INFORMATION SHOWN:

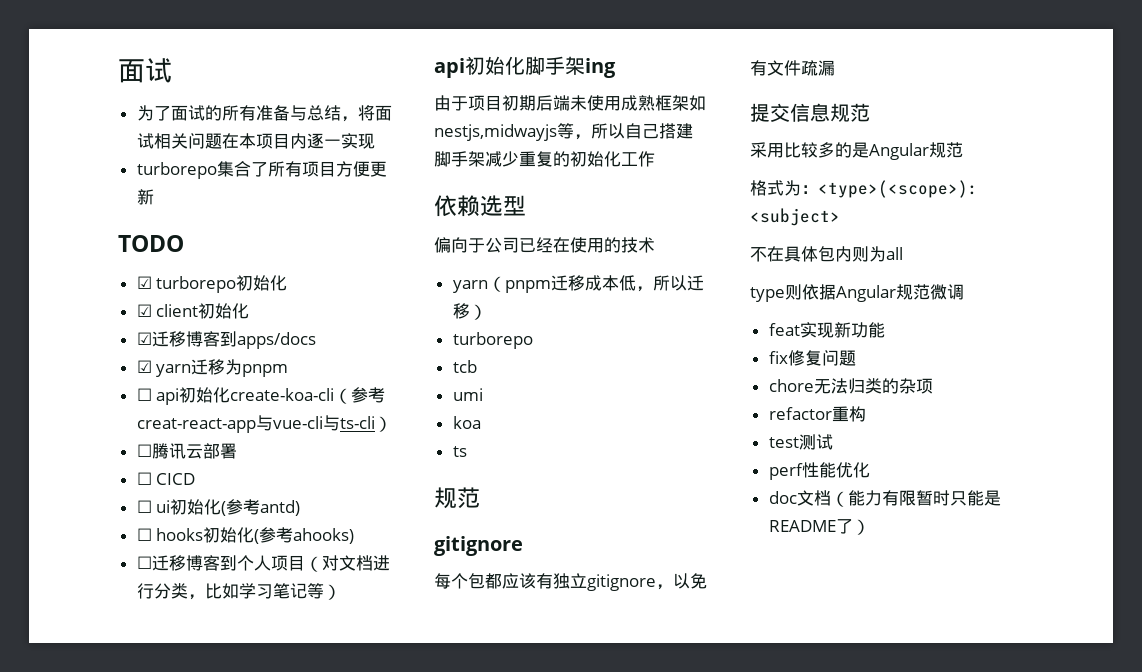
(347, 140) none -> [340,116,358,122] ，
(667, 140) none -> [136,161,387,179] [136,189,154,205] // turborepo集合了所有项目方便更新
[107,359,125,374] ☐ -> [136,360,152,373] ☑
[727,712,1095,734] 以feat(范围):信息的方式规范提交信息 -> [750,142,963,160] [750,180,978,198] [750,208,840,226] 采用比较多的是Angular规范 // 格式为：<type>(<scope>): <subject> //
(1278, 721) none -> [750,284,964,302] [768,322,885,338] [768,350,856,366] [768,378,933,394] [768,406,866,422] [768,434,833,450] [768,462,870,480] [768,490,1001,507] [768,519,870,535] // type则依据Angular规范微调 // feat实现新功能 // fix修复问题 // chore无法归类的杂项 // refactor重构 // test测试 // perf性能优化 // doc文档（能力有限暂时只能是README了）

ASSIGNMENT: The material must be returned exactly, with its pictures omitted.

RESULT BELOW:
(347, 140) none -> [340,116,358,122] ，
(667, 140) none -> [136,161,387,179] [136,189,154,205] // turborepo集合了所有项目方便更新
[107,359,125,374] ☐ -> [136,360,152,373] ☑
[727,712,1095,734] 以feat(范围):信息的方式规范提交信息 -> [750,142,963,160] [750,180,978,198] [750,208,840,226] 采用比较多的是Angular规范 // 格式为：<type>(<scope>): <subject> //
(1278, 721) none -> [750,284,964,302] [768,322,885,338] [768,350,856,366] [768,378,933,394] [768,406,866,422] [768,434,833,450] [768,462,870,480] [768,490,1001,507] [768,519,870,535] // type则依据Angular规范微调 // feat实现新功能 // fix修复问题 // chore无法归类的杂项 // refactor重构 // test测试 // perf性能优化 // doc文档（能力有限暂时只能是README了）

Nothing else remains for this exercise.